Balancing safety and performance

RethinkDB’s default settings prioritize safety over performance, except in one case: read_mode defaults to single rather than majority. The majority read mode requires sending a query to all of the replicas and waiting for a majority to reply, which significantly degrades performance.

In normal operation, single read mode produces the same results as majority read mode, but it might return outdated results in the event of a network failure or crash. It’s also possible that a read run in single mode could return results from an incomplete write that is later rolled back.

The same is true for single write mode and soft durability mode. In normal operation these produce the same results as majority and hard, but in the event of a network or server failure, recent write operations that were run using these modes might be lost.

Note that write_acks and durability don’t actually affect how the write is performed; they only affect when the acknowledgement is sent back to the client.

Reads run in "outdated" mode will return outdated data even during normal operation, but the data will typically be less than a second out of date. In the event of a network or server failure, the data may be much more out of date. The advantage of running reads in "outdated" mode is that the latency and throughput are often better than in "single" mode, in addition to the availability differences described in the previous section.

Notes

Using the emergency_repair option on a table will invalidate all the guarantees.

There are two ways a write operation can fail. If a write fails definitively, no read will ever see it, even in the weaker read modes. If it fails indeterminately, reads run in single or outdated modes might see it, but when the network failure or crash that caused the problem is resolved the write might or might not be rolled back.
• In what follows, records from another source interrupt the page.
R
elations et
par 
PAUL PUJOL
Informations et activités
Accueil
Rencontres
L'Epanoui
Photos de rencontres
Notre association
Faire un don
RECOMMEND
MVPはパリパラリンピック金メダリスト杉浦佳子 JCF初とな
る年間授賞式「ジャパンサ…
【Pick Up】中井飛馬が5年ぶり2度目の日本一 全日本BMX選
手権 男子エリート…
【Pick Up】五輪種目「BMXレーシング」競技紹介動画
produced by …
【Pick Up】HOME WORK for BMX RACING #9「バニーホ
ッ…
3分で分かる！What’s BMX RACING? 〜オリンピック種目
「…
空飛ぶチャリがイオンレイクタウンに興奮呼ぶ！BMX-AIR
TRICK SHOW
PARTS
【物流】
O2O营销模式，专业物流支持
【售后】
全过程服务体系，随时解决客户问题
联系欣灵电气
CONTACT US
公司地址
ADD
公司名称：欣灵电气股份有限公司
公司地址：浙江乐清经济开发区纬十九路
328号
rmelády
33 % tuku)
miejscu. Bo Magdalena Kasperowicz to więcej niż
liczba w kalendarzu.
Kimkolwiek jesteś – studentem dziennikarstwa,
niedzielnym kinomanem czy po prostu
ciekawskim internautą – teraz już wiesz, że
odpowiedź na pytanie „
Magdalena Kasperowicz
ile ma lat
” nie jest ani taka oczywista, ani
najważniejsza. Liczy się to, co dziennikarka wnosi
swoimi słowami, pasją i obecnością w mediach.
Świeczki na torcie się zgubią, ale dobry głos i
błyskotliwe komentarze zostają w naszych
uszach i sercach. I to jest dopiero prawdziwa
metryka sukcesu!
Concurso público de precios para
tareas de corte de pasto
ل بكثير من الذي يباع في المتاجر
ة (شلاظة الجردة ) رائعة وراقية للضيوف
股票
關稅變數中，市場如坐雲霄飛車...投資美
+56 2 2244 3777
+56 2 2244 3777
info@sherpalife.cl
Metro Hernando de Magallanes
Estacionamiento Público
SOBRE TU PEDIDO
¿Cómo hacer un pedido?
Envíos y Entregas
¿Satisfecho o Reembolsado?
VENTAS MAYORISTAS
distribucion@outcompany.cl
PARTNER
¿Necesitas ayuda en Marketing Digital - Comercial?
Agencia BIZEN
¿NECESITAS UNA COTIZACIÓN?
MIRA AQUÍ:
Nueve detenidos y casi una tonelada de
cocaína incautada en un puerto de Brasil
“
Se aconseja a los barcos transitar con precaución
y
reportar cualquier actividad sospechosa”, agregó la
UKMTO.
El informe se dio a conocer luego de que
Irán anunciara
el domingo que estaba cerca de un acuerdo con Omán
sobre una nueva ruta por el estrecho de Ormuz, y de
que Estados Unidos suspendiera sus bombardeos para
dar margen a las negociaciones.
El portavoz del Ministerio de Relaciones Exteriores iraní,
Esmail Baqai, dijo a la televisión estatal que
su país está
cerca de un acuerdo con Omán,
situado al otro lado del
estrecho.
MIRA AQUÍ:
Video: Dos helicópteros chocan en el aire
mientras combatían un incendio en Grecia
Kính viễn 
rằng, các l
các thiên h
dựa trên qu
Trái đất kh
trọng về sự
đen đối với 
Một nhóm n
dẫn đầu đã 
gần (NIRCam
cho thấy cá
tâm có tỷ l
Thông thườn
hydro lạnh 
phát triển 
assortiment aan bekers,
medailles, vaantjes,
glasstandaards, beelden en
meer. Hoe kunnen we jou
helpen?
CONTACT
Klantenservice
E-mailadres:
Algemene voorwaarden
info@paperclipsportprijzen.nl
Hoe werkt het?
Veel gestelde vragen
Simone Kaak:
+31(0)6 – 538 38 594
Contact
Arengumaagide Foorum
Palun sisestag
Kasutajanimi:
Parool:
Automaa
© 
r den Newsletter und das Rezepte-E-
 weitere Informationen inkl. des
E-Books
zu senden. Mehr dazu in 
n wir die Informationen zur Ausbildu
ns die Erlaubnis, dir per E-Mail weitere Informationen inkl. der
In general, writes will fail indeterminately if they were running at the exact moment when the network or server issue first happened. Both of these failures will generate errors, and you can examine the error message to see whether the failure was definitive or indeterminate.

RethinkDB’s automatic failover has limitations in cases of non-transitive connectivity failure, i.e., server A can contact B and B can contact C, but A cannot contact C. Read the Failover documentation for more details.